*** Begin section ***

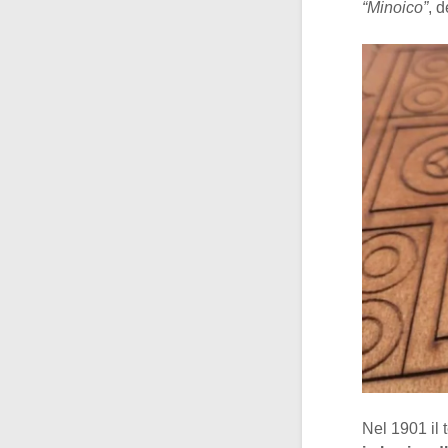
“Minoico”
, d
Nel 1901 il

*** End section ***
*** Begin section ***

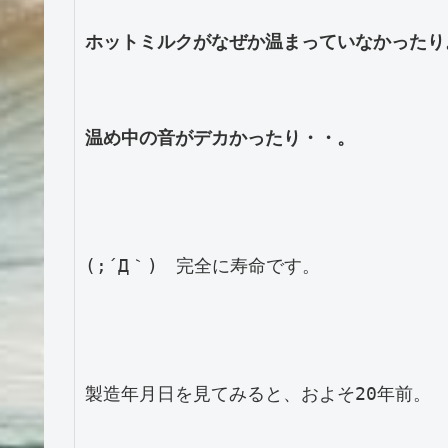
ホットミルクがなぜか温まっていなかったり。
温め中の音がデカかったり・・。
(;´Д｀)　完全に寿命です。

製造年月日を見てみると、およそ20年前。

*** End section ***

## [Problem requirements]
Please reproduce the rows word for word, from the line with "ホットミルクがなぜか温まっていなかったり。" to the line with "製造年月日を見てみると、およそ20年前。", including both of those lines.

## [Solution to the problem]
ホットミルクがなぜか温まっていなかったり。
温め中の音がデカかったり・・。
(;´Д｀)　完全に寿命です。

製造年月日を見てみると、およそ20年前。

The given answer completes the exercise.